Konsekuensi ini harus di terima semua pihak mulai dari Pemerintah, PLN selaku satu-satunya pembeli listrik, perbankan/lembaga keuangan, Pemda-Pemda, dan juga pelaku usaha.
“Disisi lain, daya beli listrik oleh masyarakat/industri dan lain-lain harus di jaga. Sangat setuju komentar yang bagus di diskusi pembahasan tersebut yang mana transisi energi ini juga harus di jadikan momentum industri pendukung memanfaatkan porsi TKDN utk membangun industri Dalam Negeri yang terkait. Jangan sampai seperti program 10ribu Mega watt dan lanjut 35ribu Mega watt nya PLN/Pemerintah, hampir semua mesin-mesin dan equipments pendukung memakai produk import,” kata Bobby dalam statement tertulis yang diterima ruangenergi.com, Selasa (23/01/2024), di Jakarta.
Bobby menambahkan, solusi nya adalah komitmen politik yang kuat dengan Pemerintah harus memahami dan turun tangan dalam memastikan transisi energi dapat berjalan :
1. Pembangunan Energi Terbarukan (ET) tidak bisa mengandalkan APBN/PLN, maksimum 20%.. investasi 80% harus dari private sektor DN/LN.
2. Investasi di ET harus economically feasible agar investor dan perbankan/lembaga keuangan DN/LN bisa tertarik berinvestasi dan membiayai.
3. Harus ada tangan pemerintah menutup gap kemampuan PLN membeli listrik ET yang lebih mahal, minimal di 10 thn pertama investasi.
4. Harus tersedia skema-skema pembiayaan project financing yang sesuai dengan parameter-parameter pembiayaan ET yang berjangka panjang dan suku bunga murah, serta project menjadi penjamin proyek nya.. bukan financing korporasi biasa yg saat ini menjadi persyaratan perbankan DN.

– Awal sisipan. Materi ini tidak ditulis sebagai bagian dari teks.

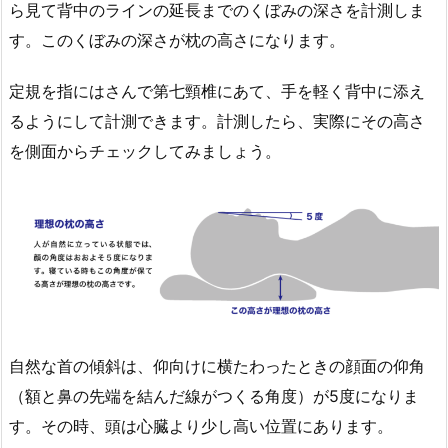
ら見て背中のラインの延長までのくぼみの深さを計測しま
す。このくぼみの深さが枕の高さになります。
定規を指にはさんで第七頸椎にあて、手を軽く背中に添え
るようにして計測できます。計測したら、実際にその高さ
を側面からチェックしてみましょう。
自然な首の傾斜は、仰向けに横たわったときの顔面の仰角
（額と鼻の先端を結んだ線がつくる角度）が5度になりま
す。その時、頭は心臓より少し高い位置にあります。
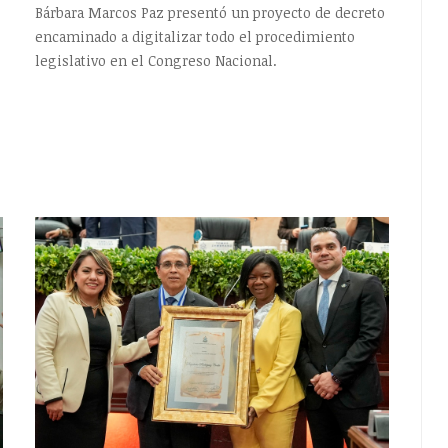
Bárbara Marcos Paz presentó un proyecto de decreto
encaminado a digitalizar todo el procedimiento
legislativo en el Congreso Nacional.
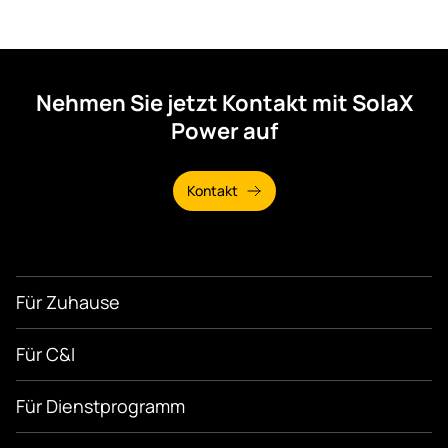
Nehmen Sie jetzt Kontakt mit SolaX
Power auf
Kontakt
Für Zuhause
Für C&I
Für Dienstprogramm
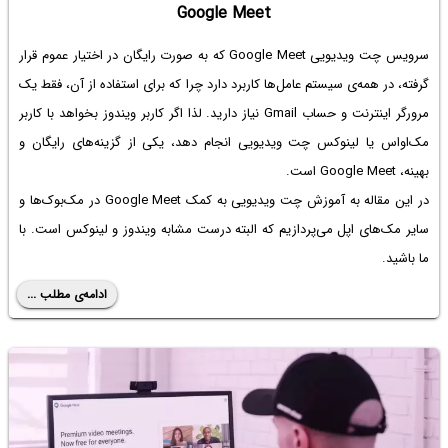
Google Meet
سرویس چت ویدیویی Google Meet که به صورت رایگان در اختیار عموم قرار
گرفته، در همه‌ی سیستم عامل‌ها کاربرد دارد چرا که برای استفاده از آن، فقط یک
مرورگر اینترنت و حساب Gmail نیاز دارید. لذا اگر کاربر ویندوز بخواهد با کاربر
مک‌او‌اس یا لینوکس چت ویدیویی انجام دهد، یکی از گزینه‌های رایگان و
بهینه، Google Meet است.
در این مقاله به آموزش چت ویدیویی به کمک Google Meet در مک‌بوک‌ها و
سایر مک‌های اپل می‌پردازیم که البته درست مشابه ویندوز و لینوکس است. با
ما باشید.
ادامه‌ی مطلب ...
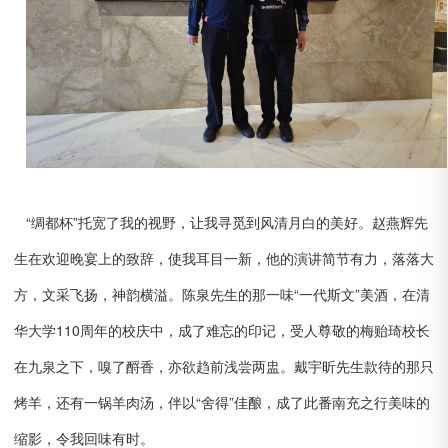
“绸都杯”托宽了我的视野，让我寻觅到风清月白的美好。赵燕辉先
生在欢迎晚宴上的致辞，使我耳目一新，他的演讲简节有力，落落大
方，文采飞扬，神韵横溢。陈泉先生的那一味“一代斯文”美酒，在清
华大学110周年的校庆中，成了难忘的印记，受人尊敬的梅贻琦校长
在九泉之下，嗅了酹香，亦欲趋前浅尝两盅。戴宇昕先生款待的那只
烤羊，还有一锅羊肉汤，伴以“舍得”佳酿，成了此番南充之行美味的
缩影，令我回味有时。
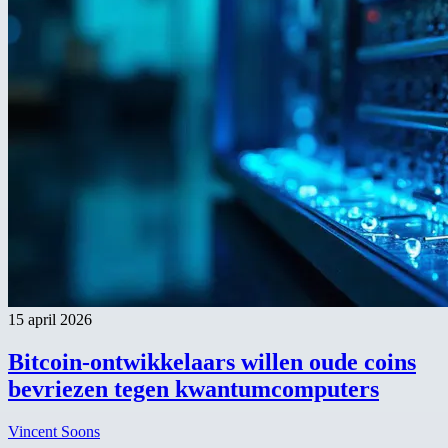
15 april 2026
Bitcoin-ontwikkelaars willen oude coins
bevriezen tegen kwantumcomputers
Vincent Soons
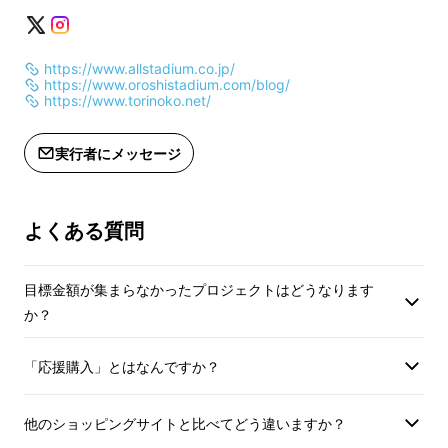
https://www.allstadium.co.jp/
https://www.oroshistadium.com/blog/
https://www.torinoko.net/
実行者にメッセージ
よくある質問
目標金額が集まらなかったプロジェクトはどうなります
か？
「応援購入」とはなんですか？
他のショッピングサイトと比べてどう違いますか？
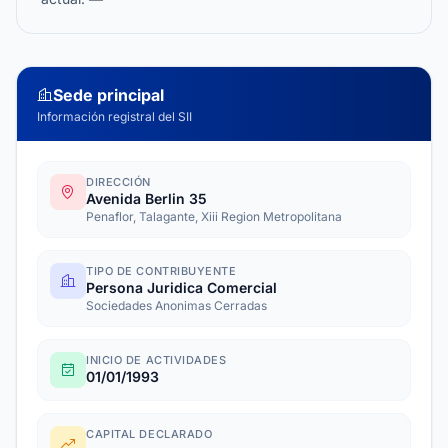
Sede principal
Información registral del SII
DIRECCIÓN
Avenida Berlin 35
Penaflor, Talagante, Xiii Region Metropolitana
TIPO DE CONTRIBUYENTE
Persona Juridica Comercial
Sociedades Anonimas Cerradas
INICIO DE ACTIVIDADES
01/01/1993
CAPITAL DECLARADO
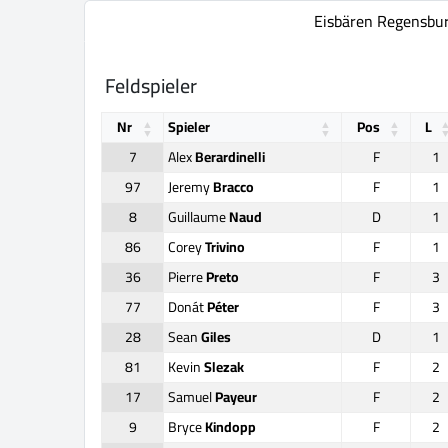
Eisbären Regensbu
Feldspieler
Nr
Spieler
Pos
L
7
Alex
Berardinelli
F
1
97
Jeremy
Bracco
F
1
8
Guillaume
Naud
D
1
86
Corey
Trivino
F
1
36
Pierre
Preto
F
3
77
Donát
Péter
F
3
28
Sean
Giles
D
1
81
Kevin
Slezak
F
2
17
Samuel
Payeur
F
2
9
Bryce
Kindopp
F
2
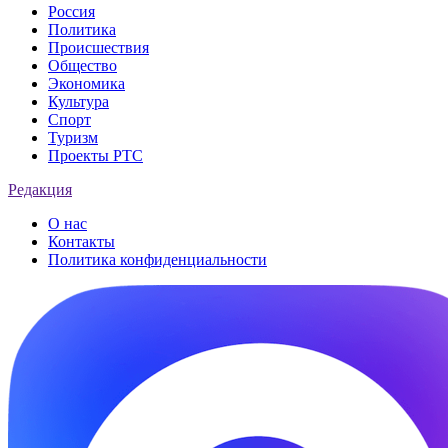
Россия
Политика
Происшествия
Общество
Экономика
Культура
Спорт
Туризм
Проекты РТС
Редакция
О нас
Контакты
Политика конфиденциальности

5. Dikeluarkan revisi Perpres harga beli listrik ET yg dibarengi program2 insentif spy keekonomian proyek bisa feasible. Bisa insentif pajak, fiskal, KPBU, VGF dll
6. Seluruh stakeholder harus memahami bahwa transisi energi adalah mandatory dan Indonesia sdh berkomitmen dalam Paris Agreement..
“Ada penerapan Carbon Tax (pajak karbon) agar semua pihak menjalani transisi energi (juga industri dan transportasi) untuk menuju clean energy dan juga carbon credit sebagai insentif nya. Otherwise, Pemerintah RI yang harus menanggung pajak karbon ke dunia apabila Indonesia gagal melakukan transisi energi,” urai Bobby.

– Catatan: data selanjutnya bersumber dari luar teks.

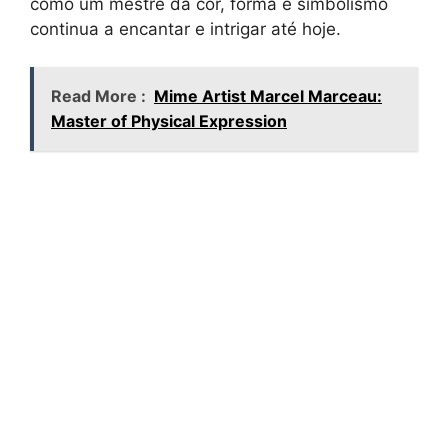
como um mestre da cor, forma e simbolismo
continua a encantar e intrigar até hoje.
Read More :
Mime Artist Marcel Marceau:
Master of Physical Expression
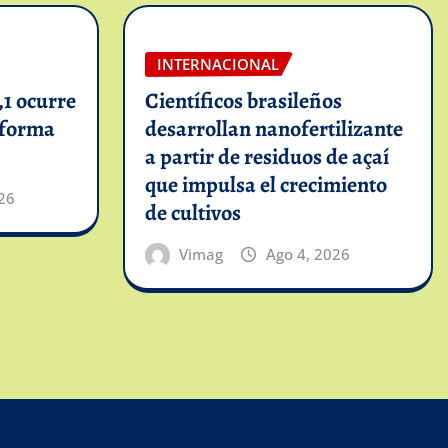
INTERNACIONAL
1 ocurre
Científicos brasileños
informa
desarrollan nanofertilizante
a partir de residuos de açaí
que impulsa el crecimiento
26
de cultivos
Vimag
Ago 4, 2026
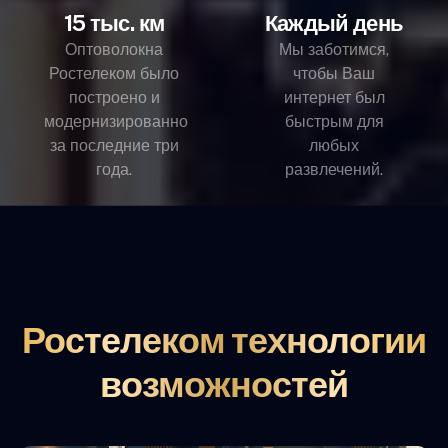
15 тыс. км
Каждый день
Оптоволокна
Мы заботимся,
Ростелеком было
чтобы Ваш
построено и
интернет был
модернизированно
быстрым для
за последние три
любых
года.
развлечений.
Ростелеком технологии
возможностей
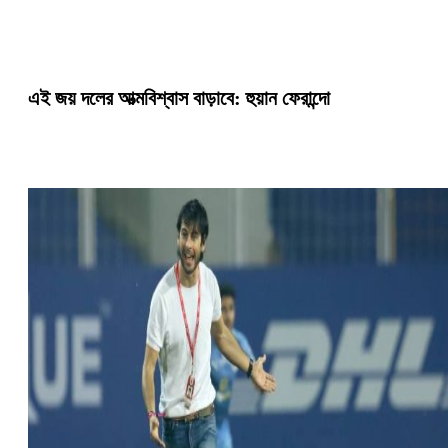
এই জয় দলের আত্মবিশ্বাস বাড়াবে: হুয়ান ফেরান্দো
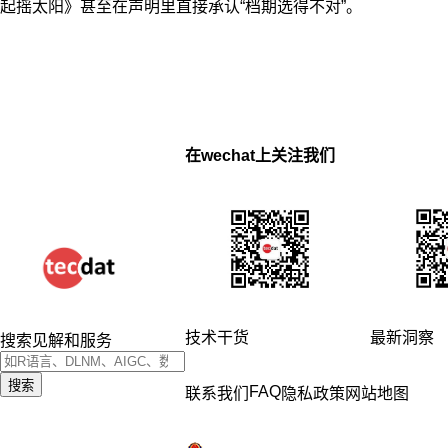
起摇太阳》甚至在声明里直接承认“档期选得不对”。
在wechat上关注我们
技术干货
最新洞察
搜索见解和服务
搜索
FAQ
联系我们
隐私政策
网站地图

Selama ini,lanjut Bobby, ada beberapa bottle neck yang menjadi pekerjaan rumah (PR) yang tidak kunjung usai seperti : harga beli listrik, kemampuan PLN, tidak ada nya pendanaan DN untuk ET, regulasi yang belum lengkap, pemahaman Pemda-Pemda yang tidak kondusif dll..

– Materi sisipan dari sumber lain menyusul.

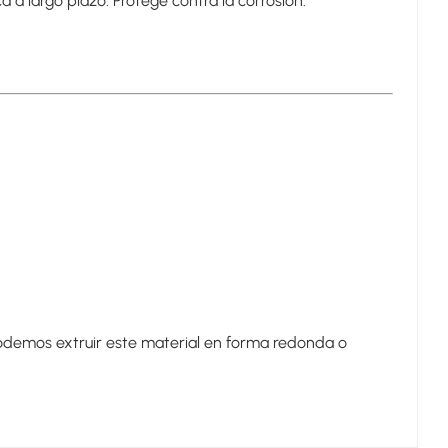
a a largo plazo. Protege contra la corrosión.
Podemos extruir este material en forma redonda o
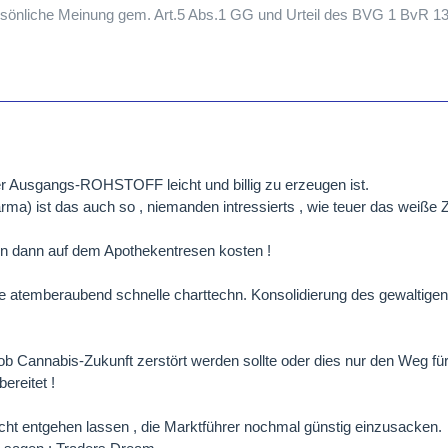
persönliche Meinung gem. Art.5 Abs.1 GG und Urteil des BVG 1 BvR 1
er Ausgangs-ROHSTOFF leicht und billig zu erzeugen ist.
rma) ist das auch so , niemanden intressierts , wie teuer das weiße 
len dann auf dem Apothekentresen kosten !
ne atemberaubend schnelle charttechn. Konsolidierung des gewaltigen
,ob Cannabis-Zukunft zerstört werden sollte oder dies nur den Weg f
ereitet !
cht entgehen lassen , die Marktführer nochmal günstig einzusacken.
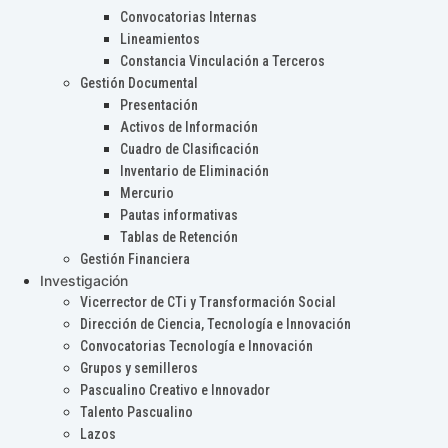
Convocatorias Internas
Lineamientos
Constancia Vinculación a Terceros
Gestión Documental
Presentación
Activos de Información
Cuadro de Clasificación
Inventario de Eliminación
Mercurio
Pautas informativas
Tablas de Retención
Gestión Financiera
Investigación
Vicerrector de CTi y Transformación Social
Dirección de Ciencia, Tecnología e Innovación
Convocatorias Tecnología e Innovación
Grupos y semilleros
Pascualino Creativo e Innovador
Talento Pascualino
Lazos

“Semoga siapapun pemerintah terpilih nanti, harus menyadari hal ini sehingga pembangunan ET tdk jalan ditempat saja. Kita sudah malu dengan kenyataan bahwa target bauran energi 23% di 2025 akhirnya di sesuaikan ke 17%. Dan ini bisa turun lagi.. Karena Indonesia mencoba mencari pemenuhan komitmen penurunan GRK dengan mengutamakan penyerapan karbon dari potensi hutan Indonesia yang merupakan paru-paru terbesar ke 3 dunia.. bukan nya fokus ke transisi energi,” tegasnya.
Bobby bercerita, energi biomassa dari limbah pertanian, perkebunan, undustri kayu kehutanan dan juga produk kayu dari program Hutan Tanaman Energi dengan mengkonversi HTI menjadi HTE adalah suatu potensi yang sangat besar, bisa menghasilkan 100jt ton biomassa sebagai bahan bakar energi listrik yang berstatus karbon netral equivalent dgn 56 Gwatt listrik.
“Saya bisa perluas untuk energi biomassa ini.. Murah, tidak perlu teknologi tinggi, melibatkan masyarakat luas, bisa membantu PLN dalam program phase out PLTU dengan campuran biomassa dari 5% sd 30% dll. Dan juga bisa dikembangkan bio fuel dari limbah pertanian/perkebunan seperti bio-gas (CNG/LPG), bio Methanol, bio Avtur dll Dan bagusnya energi biomassa ini bisa diselaraskan dengan program ketahanan pangan serta sirkular ekonomi.. yang akan melibatkan petani dan masyarakat secara luas dlm program transisi energi ini..,” pungkas Bobby.